Iwata shared the following information:

- Supports full 1080p
- “GPGPU” used
- Main memory: 1GB
- System memory: 1GB
- Total memory is 2GB
- Games only use 1GB of main memory
- System memory is for the OS
- Can use the browser while playing
- Game discs are 25GB
- Discs run at 22.5 MB/s
- Uses up to 75 watts of electricity
- Typical power usage is 45 watts
- Reconfirmed: import Wii VC and WiiWare games

The Wii U will reserve 1 GB of RAM memory to handle all of the main running and rendering of the game, and 1 GB of RAM memory to handle all the Wii U’s operating system stuff underneath.

This is important considering that the Wii U will allow you to do things such as browse online while playing games and using video chat while playing games, all without interrupting the game. The operating system includes making sure all the hardware interacts together as well as run all of the Wii U game features that run independently of the games (like Miiverse, which can be included even in third-party games).

Having memory dedicated to just the operating system spares the memory used for rendering the game and running the game’s logic. It keeps the Wii U able to do all of its neat features, such as being able to transfer the game on the GamePad and always being able to access the Wii U’s Home menu at any time, without affecting the performance of the games themselves.

As a note, I would imagine that this dedicated memory is capable of being tapped when needed and if allowed by Nintendo, in a similar manner of how the Nintendo 3DS had more of its system memory to be usable to developers, if the game developers so desire.

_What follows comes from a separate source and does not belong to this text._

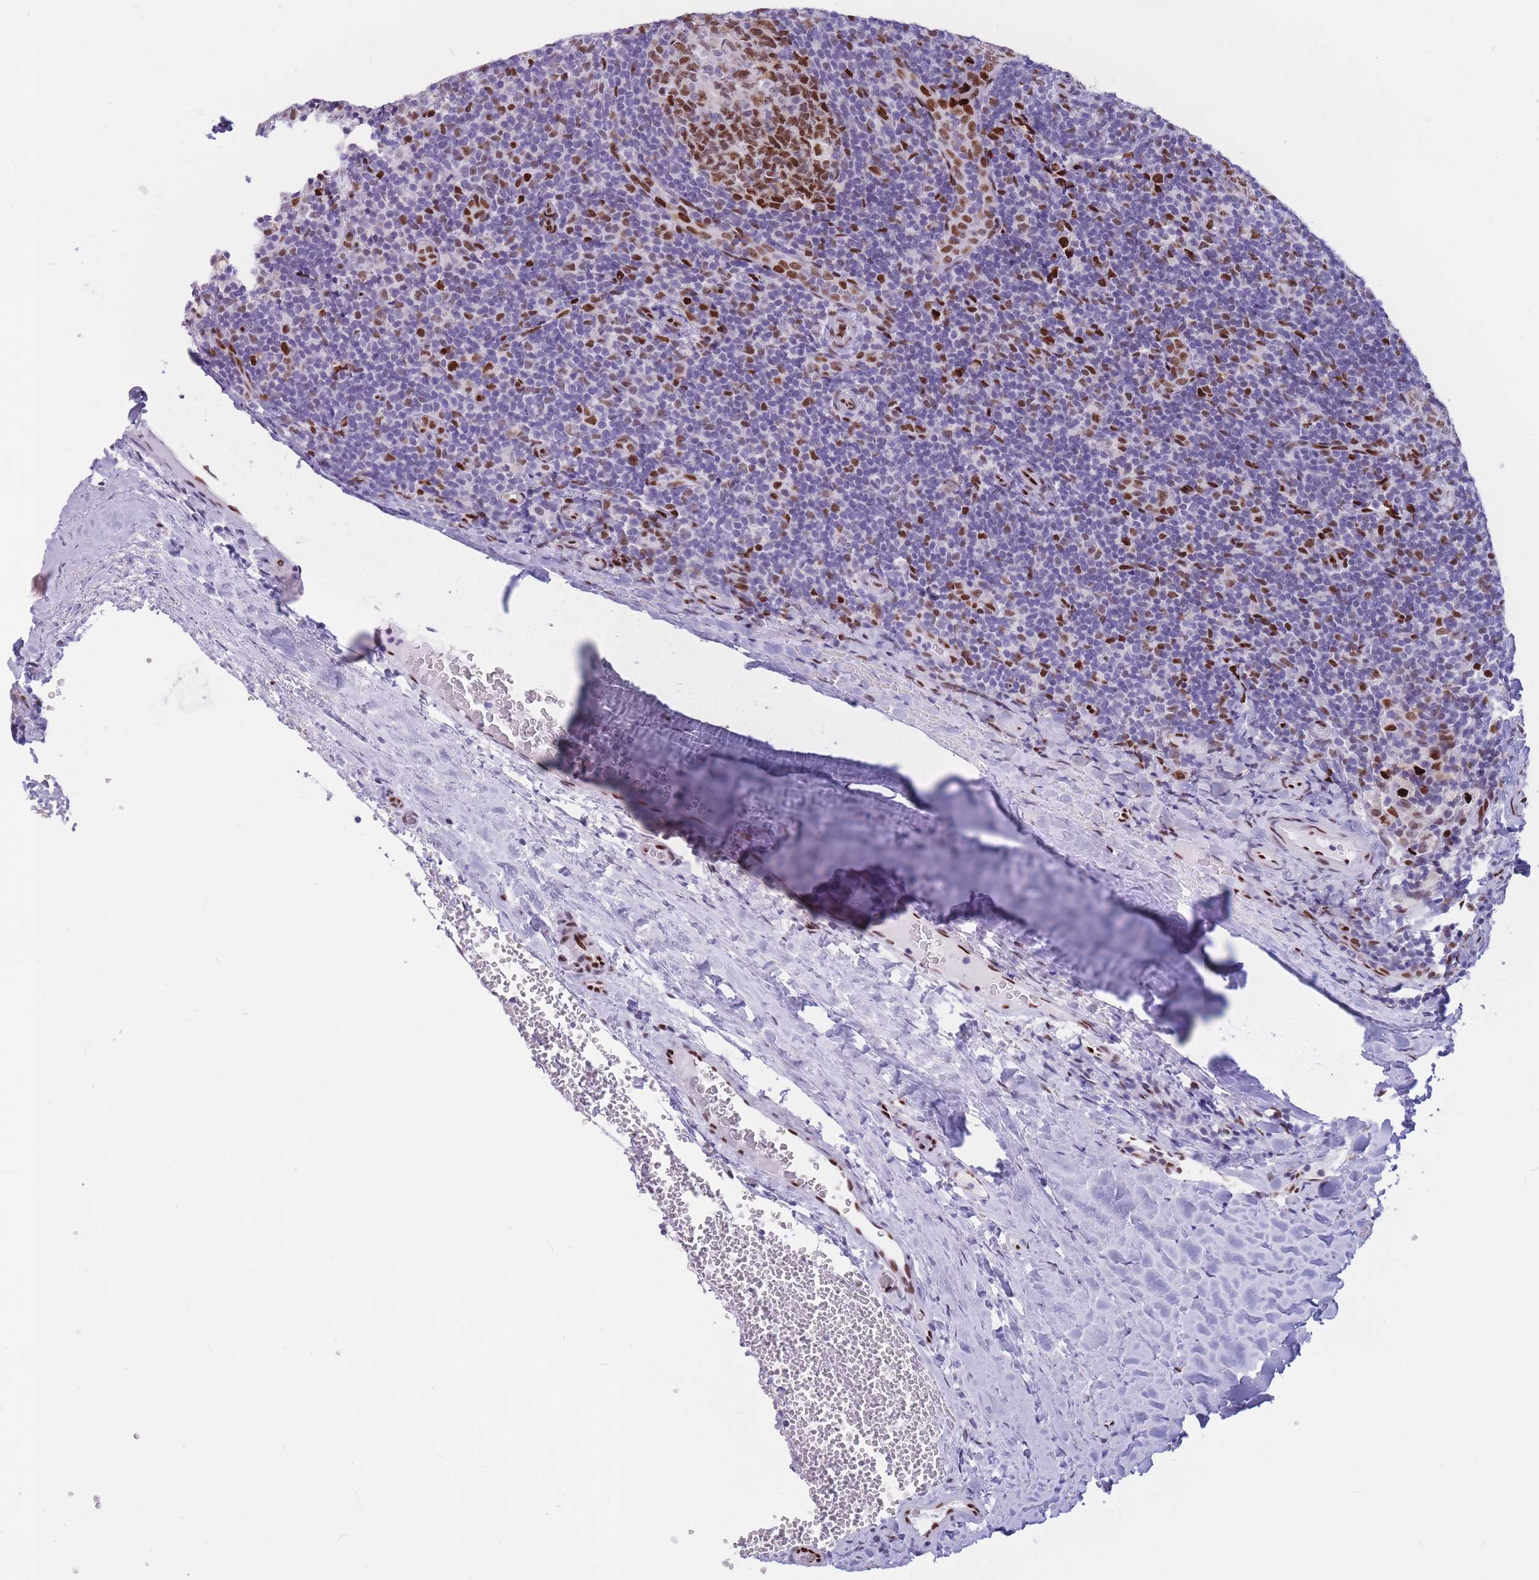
{"staining": {"intensity": "strong", "quantity": "25%-75%", "location": "nuclear"}, "tissue": "tonsil", "cell_type": "Germinal center cells", "image_type": "normal", "snomed": [{"axis": "morphology", "description": "Normal tissue, NOS"}, {"axis": "topography", "description": "Tonsil"}], "caption": "IHC image of benign tonsil: tonsil stained using immunohistochemistry (IHC) displays high levels of strong protein expression localized specifically in the nuclear of germinal center cells, appearing as a nuclear brown color.", "gene": "NASP", "patient": {"sex": "male", "age": 17}}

Though, 1GB RAM for game-dedicated memory is plenty enough for a rich console gaming experience, especially when you add the “GPGPU” features into the mix (which allows a developer to use the GPU’s memory to be used for tasks normally devoted to the CPU). Fast processing power can help reduce some strain on a system memory–faster processing can sometimes lead to some data having less time in storage, waiting to be processed.